Douglas A. McIntyre is the co-founder, chief executive officer and editor in chief of 24/7 Wall St. and 24/7 Tempo. He has held these jobs since 2006.

McIntyre has written thousands of articles for 24/7 Wall St. He is an expert on corporate finance, the automotive industry, media companies and international finance. He has edited articles on national demographics, sports, personal income and travel.

His work has been quoted or mentioned in The New York Times, The Wall Street Journal, Los Angeles Times, The Washington Post, NBC News, Time, The New Yorker, HuffPost USA Today, Business Insider, Yahoo, AOL, MarketWatch, The Atlantic, Bloomberg, New York Post, Chicago Tribune, Forbes, The Guardian and many other major publications.
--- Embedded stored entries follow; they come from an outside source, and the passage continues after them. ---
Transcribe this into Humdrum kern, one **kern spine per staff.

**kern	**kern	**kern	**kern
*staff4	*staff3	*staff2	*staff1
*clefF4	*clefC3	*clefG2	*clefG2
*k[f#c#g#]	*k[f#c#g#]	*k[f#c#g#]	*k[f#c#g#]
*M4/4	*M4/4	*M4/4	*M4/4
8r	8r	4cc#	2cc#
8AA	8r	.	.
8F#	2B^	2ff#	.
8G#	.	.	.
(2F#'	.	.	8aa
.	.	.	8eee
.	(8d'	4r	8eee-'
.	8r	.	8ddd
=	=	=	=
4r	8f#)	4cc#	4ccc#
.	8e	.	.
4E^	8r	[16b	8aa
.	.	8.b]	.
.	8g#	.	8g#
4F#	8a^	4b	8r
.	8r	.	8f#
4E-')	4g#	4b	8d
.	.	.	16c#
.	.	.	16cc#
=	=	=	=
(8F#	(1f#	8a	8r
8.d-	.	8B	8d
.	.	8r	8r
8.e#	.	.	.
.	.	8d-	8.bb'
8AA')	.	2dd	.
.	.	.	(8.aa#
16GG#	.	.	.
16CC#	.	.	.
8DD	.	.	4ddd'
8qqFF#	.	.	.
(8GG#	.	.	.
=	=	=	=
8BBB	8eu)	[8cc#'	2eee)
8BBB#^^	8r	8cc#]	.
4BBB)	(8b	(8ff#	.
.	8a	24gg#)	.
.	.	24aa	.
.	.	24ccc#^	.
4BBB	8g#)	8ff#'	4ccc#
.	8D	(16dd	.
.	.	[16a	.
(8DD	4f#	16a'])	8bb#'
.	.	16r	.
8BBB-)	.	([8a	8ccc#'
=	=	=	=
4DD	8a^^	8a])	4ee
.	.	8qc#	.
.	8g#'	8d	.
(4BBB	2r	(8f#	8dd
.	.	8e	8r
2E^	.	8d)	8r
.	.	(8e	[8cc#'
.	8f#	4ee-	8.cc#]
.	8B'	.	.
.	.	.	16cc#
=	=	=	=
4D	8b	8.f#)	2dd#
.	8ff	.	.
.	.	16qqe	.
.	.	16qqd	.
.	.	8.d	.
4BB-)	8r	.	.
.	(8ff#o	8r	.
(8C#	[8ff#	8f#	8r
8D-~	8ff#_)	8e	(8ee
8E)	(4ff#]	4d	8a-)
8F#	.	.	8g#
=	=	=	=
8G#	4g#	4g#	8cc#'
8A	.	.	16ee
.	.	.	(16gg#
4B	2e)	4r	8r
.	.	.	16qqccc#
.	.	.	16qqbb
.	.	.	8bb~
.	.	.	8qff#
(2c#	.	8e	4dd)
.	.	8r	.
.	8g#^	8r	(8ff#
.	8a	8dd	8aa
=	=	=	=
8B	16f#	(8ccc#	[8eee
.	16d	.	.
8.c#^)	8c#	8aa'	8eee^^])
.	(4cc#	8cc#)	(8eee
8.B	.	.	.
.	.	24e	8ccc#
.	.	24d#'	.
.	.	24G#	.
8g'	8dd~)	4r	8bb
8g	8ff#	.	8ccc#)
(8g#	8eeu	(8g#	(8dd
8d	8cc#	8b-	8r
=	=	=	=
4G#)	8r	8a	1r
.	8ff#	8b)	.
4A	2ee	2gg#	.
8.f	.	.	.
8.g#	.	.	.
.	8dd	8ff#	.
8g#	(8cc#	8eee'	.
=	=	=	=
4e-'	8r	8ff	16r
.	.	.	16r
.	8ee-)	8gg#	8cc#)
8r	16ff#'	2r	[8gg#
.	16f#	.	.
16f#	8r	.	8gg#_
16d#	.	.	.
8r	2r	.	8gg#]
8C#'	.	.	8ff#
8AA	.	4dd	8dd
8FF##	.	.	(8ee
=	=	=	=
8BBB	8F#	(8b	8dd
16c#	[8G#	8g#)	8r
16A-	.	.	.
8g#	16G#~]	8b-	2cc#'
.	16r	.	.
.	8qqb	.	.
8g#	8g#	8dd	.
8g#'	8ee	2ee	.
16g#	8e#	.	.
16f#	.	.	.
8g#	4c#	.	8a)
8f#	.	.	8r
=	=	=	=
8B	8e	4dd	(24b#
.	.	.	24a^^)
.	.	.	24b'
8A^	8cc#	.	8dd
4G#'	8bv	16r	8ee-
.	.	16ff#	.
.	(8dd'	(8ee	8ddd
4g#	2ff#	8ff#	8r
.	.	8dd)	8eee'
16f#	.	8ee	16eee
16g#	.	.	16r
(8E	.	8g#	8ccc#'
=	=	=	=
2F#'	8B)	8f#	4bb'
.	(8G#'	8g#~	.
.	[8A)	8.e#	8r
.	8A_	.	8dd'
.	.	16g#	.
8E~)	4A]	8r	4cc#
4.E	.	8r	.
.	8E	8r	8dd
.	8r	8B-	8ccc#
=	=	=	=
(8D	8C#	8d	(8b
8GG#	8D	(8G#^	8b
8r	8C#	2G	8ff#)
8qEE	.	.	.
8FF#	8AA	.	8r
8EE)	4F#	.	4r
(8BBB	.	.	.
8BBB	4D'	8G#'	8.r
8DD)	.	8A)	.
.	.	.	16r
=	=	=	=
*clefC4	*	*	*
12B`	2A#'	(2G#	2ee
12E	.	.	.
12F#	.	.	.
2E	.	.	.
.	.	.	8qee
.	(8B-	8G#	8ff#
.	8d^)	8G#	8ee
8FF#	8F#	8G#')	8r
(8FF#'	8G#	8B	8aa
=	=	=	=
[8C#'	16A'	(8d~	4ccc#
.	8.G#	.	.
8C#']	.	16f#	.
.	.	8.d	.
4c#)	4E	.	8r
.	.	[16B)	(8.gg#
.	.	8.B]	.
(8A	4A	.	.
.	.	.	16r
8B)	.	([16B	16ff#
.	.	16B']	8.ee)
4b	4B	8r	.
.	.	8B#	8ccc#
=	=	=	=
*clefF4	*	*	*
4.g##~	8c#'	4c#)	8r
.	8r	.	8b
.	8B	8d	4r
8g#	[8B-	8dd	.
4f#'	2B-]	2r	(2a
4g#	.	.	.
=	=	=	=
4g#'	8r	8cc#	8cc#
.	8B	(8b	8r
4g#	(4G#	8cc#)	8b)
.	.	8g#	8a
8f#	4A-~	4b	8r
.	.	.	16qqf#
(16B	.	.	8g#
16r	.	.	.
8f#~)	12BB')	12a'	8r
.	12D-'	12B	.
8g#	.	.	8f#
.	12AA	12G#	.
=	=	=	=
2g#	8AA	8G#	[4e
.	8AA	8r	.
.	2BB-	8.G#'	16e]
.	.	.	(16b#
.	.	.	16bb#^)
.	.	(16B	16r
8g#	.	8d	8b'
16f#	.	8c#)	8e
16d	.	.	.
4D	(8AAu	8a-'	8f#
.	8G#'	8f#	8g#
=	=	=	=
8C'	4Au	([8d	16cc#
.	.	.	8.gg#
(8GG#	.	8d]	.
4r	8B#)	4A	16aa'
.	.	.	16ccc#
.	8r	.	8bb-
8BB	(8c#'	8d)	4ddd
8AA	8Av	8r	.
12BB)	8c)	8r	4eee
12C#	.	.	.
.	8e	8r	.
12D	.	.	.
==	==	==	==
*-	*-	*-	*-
McIntyre has been a guest on CNBC, the BBC and television and radio stations across the country.

A magna cum laude graduate of Harvard College, McIntyre also was president of The Harvard Advocate. Founded in 1866, the Advocate is the oldest college publication in the United States.

TheStreet.com, Comps.com and Edgar Online are some of the public companies for which McIntyre served on the board of directors. He was a Vicinity Corporation board member when the company was sold to Microsoft in 2002. He served on the audit committees of some of these companies.

McIntyre has been the CEO of FutureSource, a provider of trading terminals and news to commodities and futures traders. He was president of Switchboard, the online phone directory company. He served as chairman and CEO of On2 Technologies, the video compression company that provided video compression software for Adobe’s Flash. Google bought On2 in 2009.